Metadata-Version: 2.4
Name: stat-guard
Version: 0.2.0
Summary: Prevent statistically invalid analyses from being shipped
Author-email: Aaryan Solanki <aryan.solanki.stats@gmail.com>
License: MIT
Project-URL: Homepage, https://github.com/aaryansolankii/stat-guard
Project-URL: Repository, https://github.com/aaryansolankii/stat-guard
Project-URL: Issues, https://github.com/aaryansolankii/stat-guard/issues
Keywords: statistics,validation,experiments,ab-testing,data-quality
Classifier: Development Status :: 3 - Alpha
Classifier: Intended Audience :: Developers
Classifier: Intended Audience :: Science/Research
Classifier: Topic :: Scientific/Engineering :: Mathematics
Classifier: License :: OSI Approved :: MIT License
Classifier: Programming Language :: Python :: 3
Classifier: Programming Language :: Python :: 3.8
Classifier: Programming Language :: Python :: 3.9
Classifier: Programming Language :: Python :: 3.10
Classifier: Programming Language :: Python :: 3.11
Classifier: Programming Language :: Python :: 3.12
Requires-Python: >=3.8
Description-Content-Type: text/markdown
License-File: LICENSE
Requires-Dist: pandas>=1.3.0
Requires-Dist: numpy>=1.20.0
Requires-Dist: scipy>=1.7.0
Provides-Extra: dev
Requires-Dist: pytest>=7.0; extra == "dev"
Requires-Dist: pytest-cov>=3.0; extra == "dev"
Requires-Dist: black>=22.0; extra == "dev"
Requires-Dist: flake8>=4.0; extra == "dev"
Requires-Dist: mypy>=0.950; extra == "dev"
Dynamic: license-file

# stat-guard

**stat-guard** is a production-grade **statistical assumption validation library** for experiments such as A/B tests and controlled studies.

It acts as a **guardrail**, validating **data integrity and statistical assumptions** *before* any analysis is performed.
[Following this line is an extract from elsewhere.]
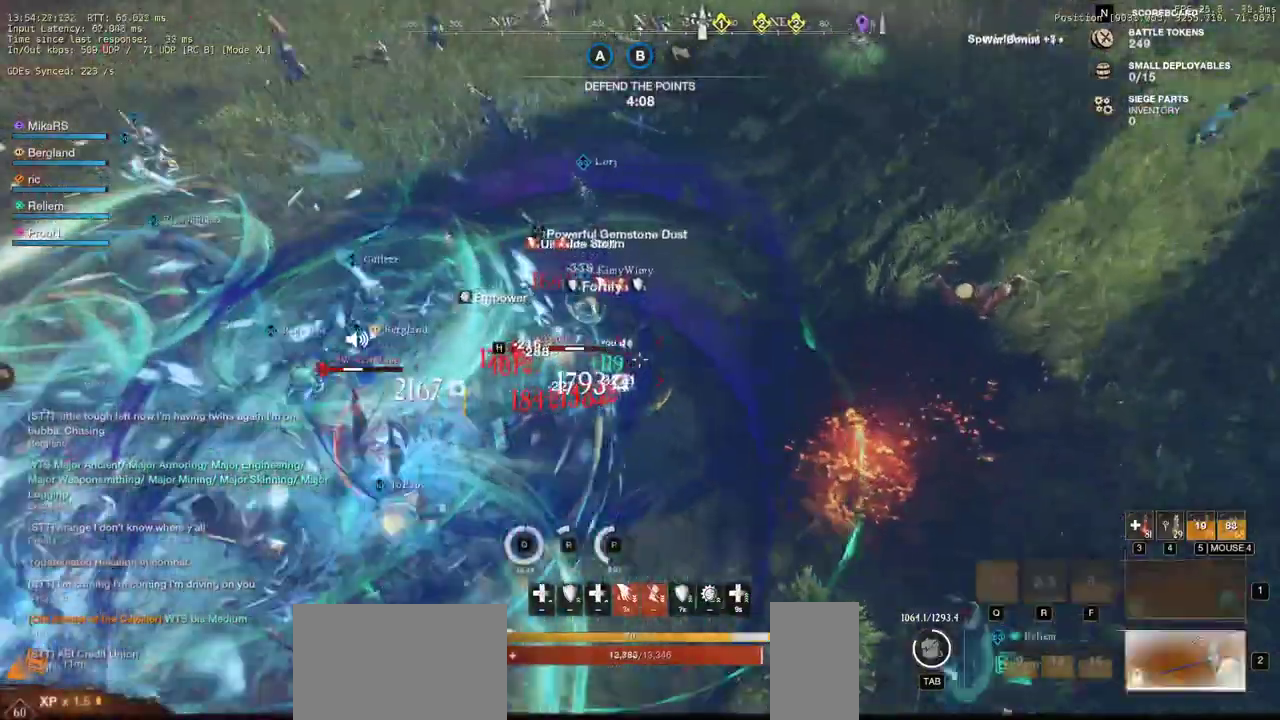
{"keys": ["w"], "mouse": [], "events": [[17, "d", "up"], [17, "mouse_left", "down"], [100, "mouse_left", "up"], [183, "mouse_left", "down"], [267, "a", "down"], [267, "mouse_left", "up"], [350, "mouse_left", "down"], [400, "a", "up"], [450, "mouse_left", "up"]]}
> **If stat-guard fails, the experiment must not be analyzed.**

---

## 🚦 Why stat-guard exists

Most statistical failures do not come from incorrect formulas.  
They come from **broken data and violated assumptions**:

- Duplicate users counted multiple times
- Users appearing in both control and treatment
- Samples too small to be meaningful
- Imbalanced or biased groups
- Metrics with zero variance
- Silent assumption violations in production pipelines

These issues often surface **after results are shipped**.

**stat-guard prevents that.**

---

## 🧠 What stat-guard does

- Validates **unit integrity** (missing IDs, duplicates, leakage)
- Checks **minimum sample size**
- Detects **group imbalance**
- Measures **covariate balance (SMD)**
- Flags **zero-variance metrics**
- Diagnoses **distribution issues** (skewness, normality)
- Separates **errors** (blocking) from **warnings** (diagnostic)
- Produces **deterministic, machine-readable reports**

Designed for:
- CI/CD pipelines
- Experiment gating systems
- Production data workflows

---

## 🚫 What stat-guard does NOT do

stat-guard is **not** a statistics engine.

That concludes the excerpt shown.